Many seafarers are hired and fired every seven months. Some keep up this lifestyle for 40 years while sailing the world. Some of those who'd recently docked in the Italian port city of Genoa, share a taste of their travels that are connected to a long history of a seafaring life.

A sailor smokes a cigarette on the hydrofoil Procida

A sailor on the hydrofoil Procida in Italy

Daniele Frediani/Mondadori Portfolio via ZUMA Press
Paolo Griseri

GENOA — Cristina did it to escape after a tough breakup. Luigi because he dreamed of adventures and the South Seas. Marianna embarked just “before the refrigerator factory where I worked went out of business. I’m one of the few who got severance pay.”

To hear their stories, you have to go to the canteen on Via Albertazzi, in Italy's northern port city of Genoa, across from the ferry terminal.
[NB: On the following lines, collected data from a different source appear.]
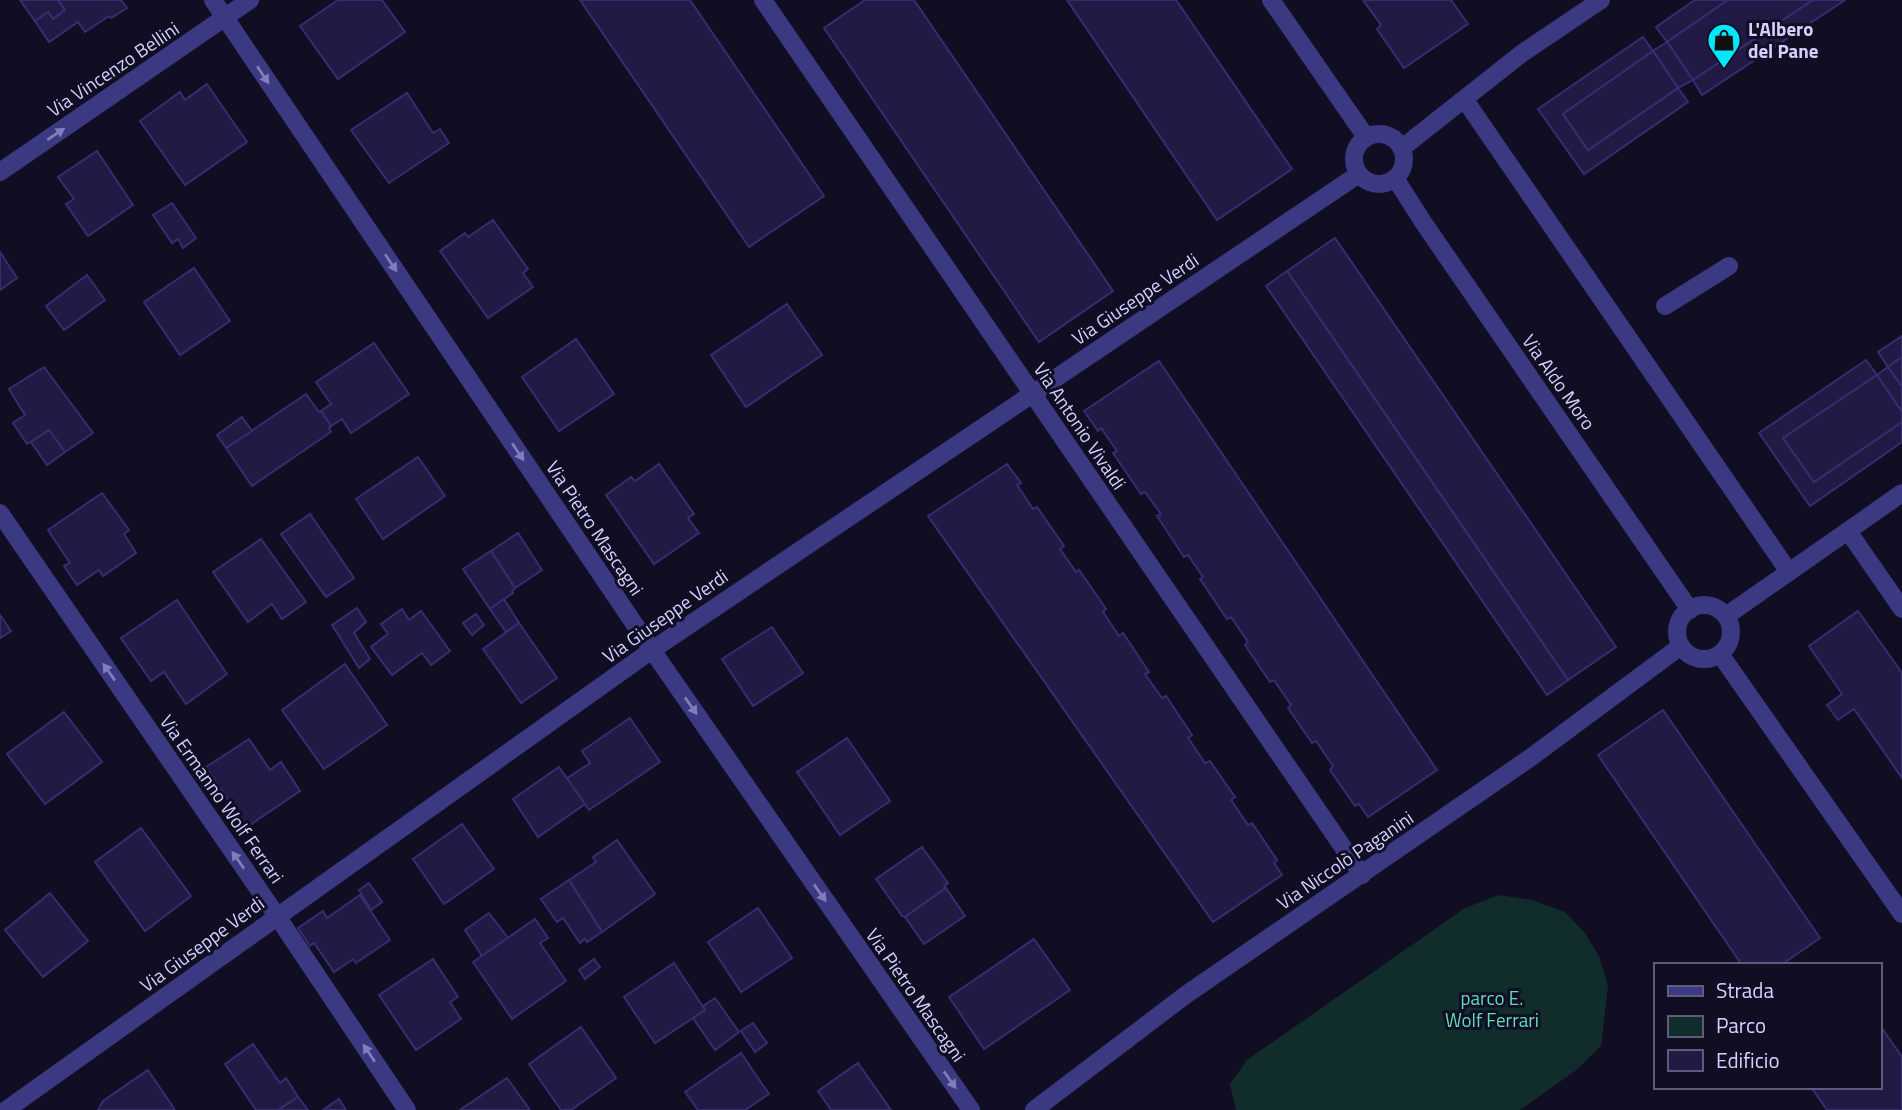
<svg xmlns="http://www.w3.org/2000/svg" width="1902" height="1110" font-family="'Titillium Web',sans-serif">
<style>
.green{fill:#112d2b}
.building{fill:#211a44;stroke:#382c70;stroke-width:2}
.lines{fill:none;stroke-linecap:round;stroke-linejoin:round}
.service{stroke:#3a3982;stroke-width:18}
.pedestrian{stroke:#3a3982;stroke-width:18}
.minor{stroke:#3a3982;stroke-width:18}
.oneway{fill:#7f7dba}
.labels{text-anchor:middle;stroke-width:6;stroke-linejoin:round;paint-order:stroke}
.poi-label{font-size:19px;font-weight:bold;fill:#d4d0ff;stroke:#110e23;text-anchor:start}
.street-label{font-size:19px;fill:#d4d0ff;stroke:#110e23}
.park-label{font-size:19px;fill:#5cdfbb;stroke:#110e23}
</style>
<rect width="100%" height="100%" fill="#110e23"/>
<!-- green -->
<path class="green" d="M1499 895 1532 900 1565 912 1585 933 1599 956 1608 986 1601 1046 1575 1071 1520 1110H1236L1230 1084 1247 1060 1465 908Z"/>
<!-- building -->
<g class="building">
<path d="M20 0H59L65 10 53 19 48 12 35 21Z"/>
<path d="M58 0H121L127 8 111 18 109 16 85 32 78 22 49 42 35 21 48 12 53 19 65 10Z"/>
<path d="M338 0H382L405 32 338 79 300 26Z"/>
<path d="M580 0H690L824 196 749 247Z"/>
<path d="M865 0H914L1113 291 1039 342 824 28Z"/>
<path d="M1067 0H1176L1292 169 1217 220Z"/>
<path d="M1363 0H1451L1468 24 1404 68 1377 29 1381 25Z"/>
<path d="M1695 0H1728L1667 42 1656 27Z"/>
<path d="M1728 0H1813L1693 80 1667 42Z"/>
<path d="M1813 0H1845L1702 95 1693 80Z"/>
<path d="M1643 37 1653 51 1563 114 1588 150 1678 88 1688 102 1584 174 1538 109Z"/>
<path d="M1667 42 1693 80 1678 88 1653 51Z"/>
<path d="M1653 51 1678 88 1588 150 1563 114Z"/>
<path d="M207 84 247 142 185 185 140 121 180 92 185 100Z"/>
<path d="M407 93 433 133 440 129 449 143 389 183 351 130Z"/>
<path d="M97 151 133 205 88 236 66 204 74 199 58 177Z"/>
<path d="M172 203 196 238 183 248 178 239 172 243 153 215Z"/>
<path d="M493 220 528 269 523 273 533 287 488 318 440 251 465 233 468 237Z"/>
<path d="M1335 238 1616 647 1568 680 1287 271Z"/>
<path d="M0 252 17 278 0 290Z"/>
<path d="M194 268 230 321 180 355 144 302Z"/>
<path d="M1287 271 1568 680 1547 695 1266 286Z"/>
<path d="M87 275 105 300 64 330 46 306Z"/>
<path d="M787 304 822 355 746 407 711 355Z"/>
<path d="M1902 336V357L1888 367 1878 352Z"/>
<path d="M576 339 614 394 559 431 522 377Z"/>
<path d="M374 343 409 394 351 433 342 419 331 426 321 411 331 404 316 382Z"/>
<path d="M1902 357V387L1888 367Z"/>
<path d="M1866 360 1877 375 1783 438 1814 482 1902 422V442L1810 506 1759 433Z"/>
<path d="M1159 361 1437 770 1368 817 1359 804 1355 806 1330 770 1333 766 1316 741 1312 743 1288 708 1291 705 1274 680 1270 682 1245 645 1248 642 1231 617 1227 619 1200 579 1203 577 1188 555 1184 557 1157 516 1161 514 1145 492 1141 494 1113 453 1117 451 1101 428 1098 431 1084 411Z"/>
<path d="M44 367 93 433 65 452 49 430 27 444 13 423 25 415 9 389Z"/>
<path d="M1888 367 1902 387V412L1877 375Z"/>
<path d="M1877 375 1902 412V422L1814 482 1783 438Z"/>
<path d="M306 394 319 412 321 411 331 426 329 428 331 432 252 486 226 448Z"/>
<path d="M242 417 252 431 226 448 217 435Z"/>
<path d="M49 430 65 452 47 465 31 442Z"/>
<path d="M418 457 445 496 383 539 356 499Z"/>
<path d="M659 464 694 514 688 518 699 533 654 564 606 495 631 477 635 481Z"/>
<path d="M1007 464 1021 483 1017 485 1033 509 1037 507 1064 546 1060 549 1076 572 1079 570 1106 609 1103 612 1119 636 1123 633 1149 672 1145 674 1162 698 1166 696 1192 735 1188 738 1205 763 1210 761 1235 797 1231 800 1248 825 1252 823 1277 860 1274 863 1282 875 1213 922 928 516Z"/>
<path d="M102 493 129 530 124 534 136 553 103 576 99 570 77 585 64 566 70 563 48 530Z"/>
<path d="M310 514 354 578 326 597 281 534Z"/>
<path d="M518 533 542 570 515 588 491 551Z"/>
<path d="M261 539 306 602 282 619 272 604 248 622 213 572Z"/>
<path d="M491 551 515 588 512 591 513 593 490 609 463 569Z"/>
<path d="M504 599 519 623 506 632 490 609Z"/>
<path d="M177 600 227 674 186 704 164 672 151 681 121 638Z"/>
<path d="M357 608 366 622 354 633 370 659 359 668 332 625Z"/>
<path d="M402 609 409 620 421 611 450 651 431 665 422 653 392 675 371 647 388 634 381 624Z"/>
<path d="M1858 611 1902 673V778L1854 709 1838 720 1827 705 1842 694 1809 646Z"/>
<path d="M476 614 484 625 472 635 463 623Z"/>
<path d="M0 615 11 631 0 638Z"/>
<path d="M519 623 557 678 521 703 483 649Z"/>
<path d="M772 627 803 673 753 706 722 659Z"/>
<path d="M345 664 387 725 324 769 282 710Z"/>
<path d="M1663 710 1820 938 1781 965H1742L1598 755Z"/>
<path d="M64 712 102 762 45 804 7 754Z"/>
<path d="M630 718 660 762 589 810 566 779 590 763 582 751Z"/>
<path d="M847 738 890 801 840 835 797 772Z"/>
<path d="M249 739 270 770 281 762 300 791 247 827 206 767Z"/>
<path d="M559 767 585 804 538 837 513 799Z"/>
<path d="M462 824 494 869 444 904 413 859Z"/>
<path d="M141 828 191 896 145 931 95 862Z"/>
<path d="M617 840 655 894 602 932 569 880 596 862 593 857Z"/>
<path d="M922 847 948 883 944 886 946 888 905 917 902 916 876 879Z"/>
<path d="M569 880 602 932 587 942 585 939 580 943 563 918 557 922 541 899Z"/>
<path d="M369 883 382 902 371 910 359 890Z"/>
<path d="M946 888 965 916 924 944 905 917Z"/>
<path d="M50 893 88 941 43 977 5 930Z"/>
<path d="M360 895 390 940 356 963 353 959 334 972 314 943 310 946 298 928 323 911 327 918Z"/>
<path d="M758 908 792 958 741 992 708 942Z"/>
<path d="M489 913 508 938 482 956 465 930Z"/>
<path d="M535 919 548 938 540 943 566 981 512 1019 473 962Z"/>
<path d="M1034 939 1070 990 984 1049 949 997Z"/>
<path d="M433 959 458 997 450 1002 461 1019 416 1050 379 995Z"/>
<path d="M594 959 600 967 585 979 579 970Z"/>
<path d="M674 963 705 1010 655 1043 624 997Z"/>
<path d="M715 998 739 1032 715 1050 693 1018 705 1010 703 1006Z"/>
<path d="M753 1023 767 1043 755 1052 741 1031Z"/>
<path d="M1879 1024 1902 1057V1110H1827L1811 1087H1879Z"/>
<path d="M581 1027 616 1078 571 1110H561L529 1064Z"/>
<path d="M253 1044 280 1083 286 1078 298 1097 278 1110H256L225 1064Z"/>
<path d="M741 1053 769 1094 745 1110H698L685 1092Z"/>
<path d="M858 1063 891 1110H831L818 1091Z"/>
<path d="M148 1070 175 1110H98L103 1101Z"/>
<path d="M507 1078 530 1110H460Z"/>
<path d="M298 1097 308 1110H278Z"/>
<path d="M339 1099 346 1110H323Z"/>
</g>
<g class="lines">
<!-- service -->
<g class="service">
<path d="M1465 100 1789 572"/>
<path d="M1848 531 1902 609"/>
</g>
<!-- pedestrian -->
<path class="pedestrian" d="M1665 306 1729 266"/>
<!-- minor -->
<g class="minor">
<path d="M213 0 652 650 971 1110"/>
<path d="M763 0 1362 875"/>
<path d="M1271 0 1366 137"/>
<circle cx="1379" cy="159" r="25"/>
<path d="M1402 148 1521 54 1601 0"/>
<path d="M0 172 250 0"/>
<path d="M1395 178 1423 222 1690 610"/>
<path d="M0 513 277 916 407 1110"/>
<circle cx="1704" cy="632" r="27"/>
<path d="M1726 616 1902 493"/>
<path d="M1720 654 1902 914"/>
<path d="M6 1110 652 650 1359 174"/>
<path d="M1034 1110 1187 994 1530 758 1681 646"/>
</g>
</g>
<!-- one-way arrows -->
<defs><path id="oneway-solid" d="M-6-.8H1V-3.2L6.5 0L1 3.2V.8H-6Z" transform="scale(1.75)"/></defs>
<g class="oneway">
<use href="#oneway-solid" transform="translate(263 75) rotate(56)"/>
<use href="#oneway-solid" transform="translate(56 134) rotate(-34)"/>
<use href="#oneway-solid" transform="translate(391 263) rotate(56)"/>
<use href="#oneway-solid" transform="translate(518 452) rotate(56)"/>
<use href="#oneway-solid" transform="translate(109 672) rotate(-125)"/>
<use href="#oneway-solid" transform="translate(691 706) rotate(55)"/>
<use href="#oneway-solid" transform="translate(238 860) rotate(-125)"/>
<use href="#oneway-solid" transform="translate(820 893) rotate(55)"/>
<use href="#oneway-solid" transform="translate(369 1053) rotate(-124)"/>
<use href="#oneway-solid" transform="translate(950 1080) rotate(55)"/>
</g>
<!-- icons -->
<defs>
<symbol id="shop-pin" viewBox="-11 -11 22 30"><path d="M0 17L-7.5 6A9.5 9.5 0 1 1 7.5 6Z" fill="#01e8fa" stroke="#110e23"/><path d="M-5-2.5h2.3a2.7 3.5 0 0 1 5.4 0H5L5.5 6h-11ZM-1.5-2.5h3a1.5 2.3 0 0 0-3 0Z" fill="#111"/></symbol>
</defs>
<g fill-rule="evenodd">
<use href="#shop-pin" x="1705" y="21" width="38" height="52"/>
</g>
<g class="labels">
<!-- poi labels -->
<g class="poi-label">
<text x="1748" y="36">L'Albero<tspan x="1748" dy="22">del Pane</tspan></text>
</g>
<!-- street labels -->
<g class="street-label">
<text transform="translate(113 69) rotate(-34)" y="7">Via Vincenzo Bellini</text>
<text transform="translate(1135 299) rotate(-34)" y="7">Via Giuseppe Verdi</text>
<text transform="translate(1559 382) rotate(55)" y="7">Via Aldo Moro</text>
<text transform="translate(1080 426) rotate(56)" y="7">Via Antonio Vivaldi</text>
<text transform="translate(595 528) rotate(56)" y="7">Via Pietro Mascagni</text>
<text transform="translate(665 616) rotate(-35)" y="7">Via Giuseppe Verdi</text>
<text transform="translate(222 799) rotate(55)" y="7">Via Ermanno Wolf Ferrari</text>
<text transform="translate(1345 860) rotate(-34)" y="7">Via Niccolò Paganini</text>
<text transform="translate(202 944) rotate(-36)" y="7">Via Giuseppe Verdi</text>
<text transform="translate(916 995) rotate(55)" y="7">Via Pietro Mascagni</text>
</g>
<!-- park labels -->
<g class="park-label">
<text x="1492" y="1005">parco E.<tspan x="1492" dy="22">Wolf Ferrari</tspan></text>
</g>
</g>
<!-- legend -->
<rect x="1654" y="963" width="228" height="126" fill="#110e23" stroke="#5f5c7b" stroke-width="2"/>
<rect x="1668" y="986" width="35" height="10" fill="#3a3982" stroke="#5f5c7b" stroke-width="2"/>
<text x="1716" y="998" font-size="21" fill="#d4d0ff">Strada</text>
<rect x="1668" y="1016" width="35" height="21" fill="#112d2b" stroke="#5f5c7b" stroke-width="2"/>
<text x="1716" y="1033" font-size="21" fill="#d4d0ff">Parco</text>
<rect x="1668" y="1050" width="35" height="21" fill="#211a44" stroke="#5f5c7b" stroke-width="2"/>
<text x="1716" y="1068" font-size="21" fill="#d4d0ff">Edificio</text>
</svg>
The place has excellent minestrone soup and is decorated with models of the ships that have made the port’s history.

There are 38,000 Italian professional sailors, many of whom work here in Genoa, a historic port of call that today is the country's second largest after Trieste on the east coast. Luciano Rotella of the trade union Italian Federation of Transport Workers says the official number of maritime workers is far lower than the reality, which contains a tangle of different laws, regulations, contracts and ethnicities — not to mention ancient remnants of harsh battles between shipowners and crews.

The result is that today it is not so easy to know how many people sail, nor their nationalities.

What is certain is that every six to seven months, the Italian mariner disembarks the ship and is dismissed: they take severance pay and after waits for the next call. Andrea has been sailing for more than 20 years: “When I started out, to those who told us we were earning good money, I replied that I had a precarious life: every landing was a dismissal.”